◆ **Records for the task**
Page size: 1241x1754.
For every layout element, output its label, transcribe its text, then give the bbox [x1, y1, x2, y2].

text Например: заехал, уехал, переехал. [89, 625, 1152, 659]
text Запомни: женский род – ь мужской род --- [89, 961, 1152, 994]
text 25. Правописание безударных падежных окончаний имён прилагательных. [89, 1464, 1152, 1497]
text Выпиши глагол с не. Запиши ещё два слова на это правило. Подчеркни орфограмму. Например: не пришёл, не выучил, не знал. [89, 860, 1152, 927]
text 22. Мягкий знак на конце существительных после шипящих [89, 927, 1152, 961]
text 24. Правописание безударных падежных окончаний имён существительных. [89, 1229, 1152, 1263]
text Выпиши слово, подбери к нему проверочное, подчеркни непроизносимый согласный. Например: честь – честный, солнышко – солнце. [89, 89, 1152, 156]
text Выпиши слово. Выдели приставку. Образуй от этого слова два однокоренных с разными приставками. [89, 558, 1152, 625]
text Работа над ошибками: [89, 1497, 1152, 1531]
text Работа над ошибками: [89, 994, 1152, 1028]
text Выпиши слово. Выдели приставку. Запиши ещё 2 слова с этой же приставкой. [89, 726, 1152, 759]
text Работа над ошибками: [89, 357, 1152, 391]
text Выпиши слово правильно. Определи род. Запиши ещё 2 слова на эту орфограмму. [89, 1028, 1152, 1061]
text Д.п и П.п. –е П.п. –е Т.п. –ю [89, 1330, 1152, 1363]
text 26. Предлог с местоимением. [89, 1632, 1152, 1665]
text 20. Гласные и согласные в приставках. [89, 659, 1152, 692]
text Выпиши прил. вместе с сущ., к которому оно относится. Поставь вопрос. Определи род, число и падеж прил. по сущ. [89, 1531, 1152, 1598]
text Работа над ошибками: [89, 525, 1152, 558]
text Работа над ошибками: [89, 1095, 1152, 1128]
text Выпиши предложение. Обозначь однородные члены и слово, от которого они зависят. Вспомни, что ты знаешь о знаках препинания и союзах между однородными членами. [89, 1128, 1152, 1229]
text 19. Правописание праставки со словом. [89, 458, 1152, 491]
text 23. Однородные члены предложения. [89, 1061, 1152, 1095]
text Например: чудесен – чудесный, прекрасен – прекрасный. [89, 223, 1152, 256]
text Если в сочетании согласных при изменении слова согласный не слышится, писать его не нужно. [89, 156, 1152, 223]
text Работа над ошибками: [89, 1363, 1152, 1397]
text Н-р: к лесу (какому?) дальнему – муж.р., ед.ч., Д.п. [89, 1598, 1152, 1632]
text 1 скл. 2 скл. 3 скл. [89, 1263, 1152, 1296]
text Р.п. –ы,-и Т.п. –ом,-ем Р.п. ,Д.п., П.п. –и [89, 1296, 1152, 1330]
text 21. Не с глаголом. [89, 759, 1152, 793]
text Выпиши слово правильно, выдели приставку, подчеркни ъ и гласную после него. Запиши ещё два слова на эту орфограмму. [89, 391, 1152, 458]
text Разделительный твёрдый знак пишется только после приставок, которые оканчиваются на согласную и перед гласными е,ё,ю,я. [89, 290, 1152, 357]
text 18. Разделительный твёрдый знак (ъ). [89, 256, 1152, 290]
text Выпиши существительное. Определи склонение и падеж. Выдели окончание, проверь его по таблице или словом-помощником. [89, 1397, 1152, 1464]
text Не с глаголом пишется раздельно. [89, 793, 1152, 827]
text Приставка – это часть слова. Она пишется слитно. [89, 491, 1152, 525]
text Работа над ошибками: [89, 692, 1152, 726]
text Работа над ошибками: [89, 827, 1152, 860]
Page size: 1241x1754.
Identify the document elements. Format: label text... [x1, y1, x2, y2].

◆ **Problem description**
Repeat, exactly and in full, the records shown above.

◆ **Result of the exercise**
Page size: 1241x1754.
For every layout element, output its label, transcribe its text, then give the bbox [x1, y1, x2, y2].

text Например: заехал, уехал, переехал. [89, 625, 1152, 659]
text Запомни: женский род – ь мужской род --- [89, 961, 1152, 994]
text 25. Правописание безударных падежных окончаний имён прилагательных. [89, 1464, 1152, 1497]
text Выпиши глагол с не. Запиши ещё два слова на это правило. Подчеркни орфограмму. Например: не пришёл, не выучил, не знал. [89, 860, 1152, 927]
text 22. Мягкий знак на конце существительных после шипящих [89, 927, 1152, 961]
text 24. Правописание безударных падежных окончаний имён существительных. [89, 1229, 1152, 1263]
text Выпиши слово, подбери к нему проверочное, подчеркни непроизносимый согласный. Например: честь – честный, солнышко – солнце. [89, 89, 1152, 156]
text Выпиши слово. Выдели приставку. Образуй от этого слова два однокоренных с разными приставками. [89, 558, 1152, 625]
text Работа над ошибками: [89, 1497, 1152, 1531]
text Работа над ошибками: [89, 994, 1152, 1028]
text Выпиши слово. Выдели приставку. Запиши ещё 2 слова с этой же приставкой. [89, 726, 1152, 759]
text Работа над ошибками: [89, 357, 1152, 391]
text Выпиши слово правильно. Определи род. Запиши ещё 2 слова на эту орфограмму. [89, 1028, 1152, 1061]
text Д.п и П.п. –е П.п. –е Т.п. –ю [89, 1330, 1152, 1363]
text 26. Предлог с местоимением. [89, 1632, 1152, 1665]
text 20. Гласные и согласные в приставках. [89, 659, 1152, 692]
text Выпиши прил. вместе с сущ., к которому оно относится. Поставь вопрос. Определи род, число и падеж прил. по сущ. [89, 1531, 1152, 1598]
text Работа над ошибками: [89, 525, 1152, 558]
text Работа над ошибками: [89, 1095, 1152, 1128]
text Выпиши предложение. Обозначь однородные члены и слово, от которого они зависят. Вспомни, что ты знаешь о знаках препинания и союзах между однородными членами. [89, 1128, 1152, 1229]
text 19. Правописание праставки со словом. [89, 458, 1152, 491]
text 23. Однородные члены предложения. [89, 1061, 1152, 1095]
text Например: чудесен – чудесный, прекрасен – прекрасный. [89, 223, 1152, 256]
text Если в сочетании согласных при изменении слова согласный не слышится, писать его не нужно. [89, 156, 1152, 223]
text Работа над ошибками: [89, 1363, 1152, 1397]
text Н-р: к лесу (какому?) дальнему – муж.р., ед.ч., Д.п. [89, 1598, 1152, 1632]
text 1 скл. 2 скл. 3 скл. [89, 1263, 1152, 1296]
text Р.п. –ы,-и Т.п. –ом,-ем Р.п. ,Д.п., П.п. –и [89, 1296, 1152, 1330]
text 21. Не с глаголом. [89, 759, 1152, 793]
text Выпиши слово правильно, выдели приставку, подчеркни ъ и гласную после него. Запиши ещё два слова на эту орфограмму. [89, 391, 1152, 458]
text Разделительный твёрдый знак пишется только после приставок, которые оканчиваются на согласную и перед гласными е,ё,ю,я. [89, 290, 1152, 357]
text 18. Разделительный твёрдый знак (ъ). [89, 256, 1152, 290]
text Выпиши существительное. Определи склонение и падеж. Выдели окончание, проверь его по таблице или словом-помощником. [89, 1397, 1152, 1464]
text Не с глаголом пишется раздельно. [89, 793, 1152, 827]
text Приставка – это часть слова. Она пишется слитно. [89, 491, 1152, 525]
text Работа над ошибками: [89, 692, 1152, 726]
text Работа над ошибками: [89, 827, 1152, 860]
Page size: 1241x1754.
Identify the document elements. Format: label text... [x1, y1, x2, y2].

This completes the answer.